In office, he kept his word. He has been demanding a real healthcare deal, trying to end the country's disastrous jihadi-creating wars, and captured America's imagination by standing for nine hours in the Senate trying to filibuster President Barack Obama's sell-out of his principles and his people. This is what real democracy looks like.
DEFIANT SAUDI ARABIAN WOMEN
Women like Wajehaal-Huwaider are struggling against a tyranny that bans them from driving, showing their face in public, or even getting medical treatment without permission from their male "guardian". The streets are policed by black-clad men who enforce sharia law and whip women who express any free will.

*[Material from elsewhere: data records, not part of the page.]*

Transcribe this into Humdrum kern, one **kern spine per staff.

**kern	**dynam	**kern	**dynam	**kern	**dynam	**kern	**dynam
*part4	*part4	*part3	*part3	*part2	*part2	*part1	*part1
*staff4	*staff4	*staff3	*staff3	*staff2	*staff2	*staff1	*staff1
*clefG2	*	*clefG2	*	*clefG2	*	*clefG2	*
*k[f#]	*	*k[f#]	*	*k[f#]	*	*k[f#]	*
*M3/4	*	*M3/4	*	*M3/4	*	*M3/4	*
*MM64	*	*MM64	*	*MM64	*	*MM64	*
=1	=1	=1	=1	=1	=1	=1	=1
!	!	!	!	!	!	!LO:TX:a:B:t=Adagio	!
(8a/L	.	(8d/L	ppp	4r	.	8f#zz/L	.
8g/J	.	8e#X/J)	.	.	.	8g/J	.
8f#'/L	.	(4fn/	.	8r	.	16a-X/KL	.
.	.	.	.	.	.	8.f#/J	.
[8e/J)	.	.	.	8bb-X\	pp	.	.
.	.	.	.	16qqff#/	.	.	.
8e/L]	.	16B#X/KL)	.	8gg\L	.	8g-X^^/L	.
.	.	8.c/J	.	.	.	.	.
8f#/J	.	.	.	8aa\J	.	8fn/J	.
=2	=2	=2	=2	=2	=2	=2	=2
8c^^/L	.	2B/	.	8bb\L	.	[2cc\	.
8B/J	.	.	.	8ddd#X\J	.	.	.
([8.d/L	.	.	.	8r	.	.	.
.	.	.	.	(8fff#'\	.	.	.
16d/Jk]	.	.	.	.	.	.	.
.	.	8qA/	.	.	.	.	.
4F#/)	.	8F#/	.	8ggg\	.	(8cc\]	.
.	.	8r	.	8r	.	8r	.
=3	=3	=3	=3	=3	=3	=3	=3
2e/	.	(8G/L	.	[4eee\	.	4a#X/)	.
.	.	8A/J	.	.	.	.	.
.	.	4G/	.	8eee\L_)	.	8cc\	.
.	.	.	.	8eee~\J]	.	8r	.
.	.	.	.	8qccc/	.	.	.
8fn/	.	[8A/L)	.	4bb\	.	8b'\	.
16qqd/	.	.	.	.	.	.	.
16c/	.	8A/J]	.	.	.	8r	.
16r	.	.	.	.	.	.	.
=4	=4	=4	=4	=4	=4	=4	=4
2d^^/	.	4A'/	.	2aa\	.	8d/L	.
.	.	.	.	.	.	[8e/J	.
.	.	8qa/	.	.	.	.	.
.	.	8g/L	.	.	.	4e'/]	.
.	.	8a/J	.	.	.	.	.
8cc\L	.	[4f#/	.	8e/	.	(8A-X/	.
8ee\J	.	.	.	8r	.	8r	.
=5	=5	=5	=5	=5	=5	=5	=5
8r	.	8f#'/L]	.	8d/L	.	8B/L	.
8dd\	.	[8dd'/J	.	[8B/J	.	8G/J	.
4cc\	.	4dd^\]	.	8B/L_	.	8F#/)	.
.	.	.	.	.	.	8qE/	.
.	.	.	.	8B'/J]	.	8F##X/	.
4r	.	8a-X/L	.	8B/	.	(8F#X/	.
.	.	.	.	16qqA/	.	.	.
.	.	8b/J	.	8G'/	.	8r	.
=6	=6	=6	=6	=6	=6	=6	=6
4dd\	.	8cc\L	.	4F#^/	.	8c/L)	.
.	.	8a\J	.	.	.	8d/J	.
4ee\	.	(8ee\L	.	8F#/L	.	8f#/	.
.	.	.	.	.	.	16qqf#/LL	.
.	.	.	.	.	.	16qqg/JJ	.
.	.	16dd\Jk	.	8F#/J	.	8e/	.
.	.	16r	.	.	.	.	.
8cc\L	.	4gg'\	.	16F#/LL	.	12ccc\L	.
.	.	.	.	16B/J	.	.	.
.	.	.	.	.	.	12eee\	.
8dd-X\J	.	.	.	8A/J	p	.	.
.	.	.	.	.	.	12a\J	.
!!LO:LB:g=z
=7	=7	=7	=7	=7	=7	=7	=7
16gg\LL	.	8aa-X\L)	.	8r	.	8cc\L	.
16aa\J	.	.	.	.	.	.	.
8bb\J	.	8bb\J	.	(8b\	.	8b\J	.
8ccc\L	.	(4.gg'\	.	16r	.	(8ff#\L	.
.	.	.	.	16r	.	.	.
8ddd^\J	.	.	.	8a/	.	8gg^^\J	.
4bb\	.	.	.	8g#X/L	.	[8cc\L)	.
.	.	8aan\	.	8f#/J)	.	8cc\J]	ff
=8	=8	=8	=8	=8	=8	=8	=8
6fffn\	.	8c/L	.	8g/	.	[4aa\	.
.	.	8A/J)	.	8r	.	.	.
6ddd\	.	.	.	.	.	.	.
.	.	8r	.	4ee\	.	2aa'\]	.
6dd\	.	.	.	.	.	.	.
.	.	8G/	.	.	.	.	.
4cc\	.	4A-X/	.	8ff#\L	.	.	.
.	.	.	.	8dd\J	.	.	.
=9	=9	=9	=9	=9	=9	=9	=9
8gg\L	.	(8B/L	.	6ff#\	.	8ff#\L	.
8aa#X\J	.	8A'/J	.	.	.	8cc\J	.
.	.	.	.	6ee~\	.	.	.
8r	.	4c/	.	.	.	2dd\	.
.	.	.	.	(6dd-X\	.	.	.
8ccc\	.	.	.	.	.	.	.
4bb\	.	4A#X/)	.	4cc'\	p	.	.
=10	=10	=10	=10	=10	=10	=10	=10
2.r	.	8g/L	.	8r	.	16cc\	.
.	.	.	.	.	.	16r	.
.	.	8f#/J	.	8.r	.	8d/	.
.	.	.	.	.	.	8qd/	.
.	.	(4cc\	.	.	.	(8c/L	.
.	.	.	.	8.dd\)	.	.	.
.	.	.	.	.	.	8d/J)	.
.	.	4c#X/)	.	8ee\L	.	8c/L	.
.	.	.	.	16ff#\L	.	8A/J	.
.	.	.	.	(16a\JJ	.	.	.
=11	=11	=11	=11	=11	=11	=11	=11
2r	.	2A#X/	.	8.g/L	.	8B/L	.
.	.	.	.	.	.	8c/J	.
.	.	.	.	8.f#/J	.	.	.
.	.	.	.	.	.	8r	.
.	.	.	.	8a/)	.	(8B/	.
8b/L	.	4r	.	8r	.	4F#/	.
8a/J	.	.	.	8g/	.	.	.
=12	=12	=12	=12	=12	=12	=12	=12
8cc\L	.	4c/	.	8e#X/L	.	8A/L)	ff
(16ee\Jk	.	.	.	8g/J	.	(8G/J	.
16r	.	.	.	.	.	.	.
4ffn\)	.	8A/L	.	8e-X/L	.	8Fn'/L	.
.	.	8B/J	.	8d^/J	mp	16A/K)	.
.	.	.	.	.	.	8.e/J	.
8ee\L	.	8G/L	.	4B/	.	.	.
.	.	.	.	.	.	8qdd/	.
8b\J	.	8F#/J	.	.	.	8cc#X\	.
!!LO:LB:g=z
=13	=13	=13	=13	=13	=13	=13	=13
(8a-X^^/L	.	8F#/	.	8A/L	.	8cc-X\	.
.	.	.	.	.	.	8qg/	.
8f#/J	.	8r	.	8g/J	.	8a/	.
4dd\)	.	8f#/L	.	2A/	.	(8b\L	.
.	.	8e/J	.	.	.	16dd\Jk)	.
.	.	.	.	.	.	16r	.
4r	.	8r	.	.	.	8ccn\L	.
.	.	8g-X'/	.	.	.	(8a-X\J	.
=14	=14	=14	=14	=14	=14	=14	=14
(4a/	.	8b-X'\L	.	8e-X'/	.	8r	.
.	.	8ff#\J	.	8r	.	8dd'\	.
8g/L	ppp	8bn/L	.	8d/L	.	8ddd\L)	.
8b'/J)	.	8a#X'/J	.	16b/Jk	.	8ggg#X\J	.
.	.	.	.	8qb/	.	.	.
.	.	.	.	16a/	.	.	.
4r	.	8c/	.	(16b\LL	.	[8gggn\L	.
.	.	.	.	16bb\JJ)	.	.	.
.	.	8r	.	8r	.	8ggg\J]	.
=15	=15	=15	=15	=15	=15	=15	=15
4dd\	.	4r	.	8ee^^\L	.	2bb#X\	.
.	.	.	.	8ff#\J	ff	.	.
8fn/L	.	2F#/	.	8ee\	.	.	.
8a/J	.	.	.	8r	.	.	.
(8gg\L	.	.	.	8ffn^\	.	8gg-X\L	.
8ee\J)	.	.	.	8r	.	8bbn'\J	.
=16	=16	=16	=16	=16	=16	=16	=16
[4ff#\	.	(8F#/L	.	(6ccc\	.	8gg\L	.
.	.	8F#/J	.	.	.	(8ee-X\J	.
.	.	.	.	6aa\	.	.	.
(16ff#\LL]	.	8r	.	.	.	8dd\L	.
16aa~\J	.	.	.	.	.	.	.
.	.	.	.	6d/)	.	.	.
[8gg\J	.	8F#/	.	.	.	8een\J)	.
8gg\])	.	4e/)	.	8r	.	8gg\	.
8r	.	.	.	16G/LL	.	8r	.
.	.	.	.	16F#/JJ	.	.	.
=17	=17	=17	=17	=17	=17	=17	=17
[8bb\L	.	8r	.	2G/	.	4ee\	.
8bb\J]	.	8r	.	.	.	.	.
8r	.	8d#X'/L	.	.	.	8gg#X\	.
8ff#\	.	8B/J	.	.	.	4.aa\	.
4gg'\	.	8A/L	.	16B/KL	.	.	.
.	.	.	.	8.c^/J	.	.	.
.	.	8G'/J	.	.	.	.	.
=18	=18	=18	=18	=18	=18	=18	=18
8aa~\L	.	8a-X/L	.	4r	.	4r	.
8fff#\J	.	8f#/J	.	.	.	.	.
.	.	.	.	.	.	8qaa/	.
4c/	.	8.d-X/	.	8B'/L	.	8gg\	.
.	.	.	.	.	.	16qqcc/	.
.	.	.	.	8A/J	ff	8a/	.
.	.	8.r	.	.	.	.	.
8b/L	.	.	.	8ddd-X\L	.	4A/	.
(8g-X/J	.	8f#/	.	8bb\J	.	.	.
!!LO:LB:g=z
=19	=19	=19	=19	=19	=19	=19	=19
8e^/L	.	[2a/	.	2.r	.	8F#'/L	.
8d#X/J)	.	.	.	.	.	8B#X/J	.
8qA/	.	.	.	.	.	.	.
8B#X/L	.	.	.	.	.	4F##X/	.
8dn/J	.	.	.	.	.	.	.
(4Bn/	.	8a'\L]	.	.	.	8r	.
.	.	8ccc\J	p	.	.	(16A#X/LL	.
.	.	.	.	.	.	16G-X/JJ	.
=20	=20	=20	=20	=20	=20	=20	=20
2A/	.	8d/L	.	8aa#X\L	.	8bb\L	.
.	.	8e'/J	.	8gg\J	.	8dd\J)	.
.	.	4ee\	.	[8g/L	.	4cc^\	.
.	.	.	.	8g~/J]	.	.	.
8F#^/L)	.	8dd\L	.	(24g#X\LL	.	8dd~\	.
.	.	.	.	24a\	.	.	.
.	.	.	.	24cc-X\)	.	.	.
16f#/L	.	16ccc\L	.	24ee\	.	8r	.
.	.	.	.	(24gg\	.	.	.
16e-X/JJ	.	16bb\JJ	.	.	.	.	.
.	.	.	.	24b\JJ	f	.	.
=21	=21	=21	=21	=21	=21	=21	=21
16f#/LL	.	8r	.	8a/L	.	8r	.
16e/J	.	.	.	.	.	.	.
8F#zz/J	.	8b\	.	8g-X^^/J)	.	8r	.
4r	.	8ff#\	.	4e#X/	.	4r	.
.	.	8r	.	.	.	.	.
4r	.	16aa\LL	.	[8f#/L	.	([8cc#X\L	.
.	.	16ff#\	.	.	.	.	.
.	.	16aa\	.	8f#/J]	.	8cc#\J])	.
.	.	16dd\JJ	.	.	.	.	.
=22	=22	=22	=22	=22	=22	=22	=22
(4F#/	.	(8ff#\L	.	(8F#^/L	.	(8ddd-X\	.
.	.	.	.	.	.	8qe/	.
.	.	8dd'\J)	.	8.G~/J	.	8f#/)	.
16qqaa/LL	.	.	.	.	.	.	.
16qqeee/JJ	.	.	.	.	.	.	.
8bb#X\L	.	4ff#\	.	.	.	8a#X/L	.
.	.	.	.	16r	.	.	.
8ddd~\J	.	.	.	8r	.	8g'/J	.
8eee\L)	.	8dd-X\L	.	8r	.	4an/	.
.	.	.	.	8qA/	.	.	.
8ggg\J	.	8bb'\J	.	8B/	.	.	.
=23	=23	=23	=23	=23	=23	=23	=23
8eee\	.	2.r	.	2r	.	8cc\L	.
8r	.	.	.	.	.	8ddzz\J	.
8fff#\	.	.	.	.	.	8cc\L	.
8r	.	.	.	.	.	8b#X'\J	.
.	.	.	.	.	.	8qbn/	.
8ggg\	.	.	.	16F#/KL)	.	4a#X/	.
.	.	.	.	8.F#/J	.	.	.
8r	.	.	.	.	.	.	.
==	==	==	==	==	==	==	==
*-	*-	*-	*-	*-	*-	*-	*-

Saudi women are being treated just as appallingly as Iranian women - but because their oppressors are our governments' allies, rather than our governments' enemies, you hear almost nothing about them. Huwaider points out that her sisters are fighting back and being beaten and whipped for it, and asks: "Why isn't the cry of these millions of women heard?"
THE REAL N'AVI
The people of Kalahandi, India, saw the film Avatar and recognised it as their story. The land they had lived in peacefully for thousands of years - and considered sacred - was in their eyes being destroyed and pillaged by a Western bauxite mining corporation called Vedanta, whose majority owner lives in luxury in Mayfair, London.
The local protesters didn't give up. They appealed for international solidarity, so Vedanta meetings in London were besieged by people dressed as N'avi. The Indian Government finally responded to co-ordinated global democratic pressure and agreed that the corporation had acted "in total contempt of the law". The real N'avi won. They saved their land.
In 2011 we could all benefit from turning off the tinny, shrill newszak and hearing more real news about people like this - so we can resolve to be a little more like them.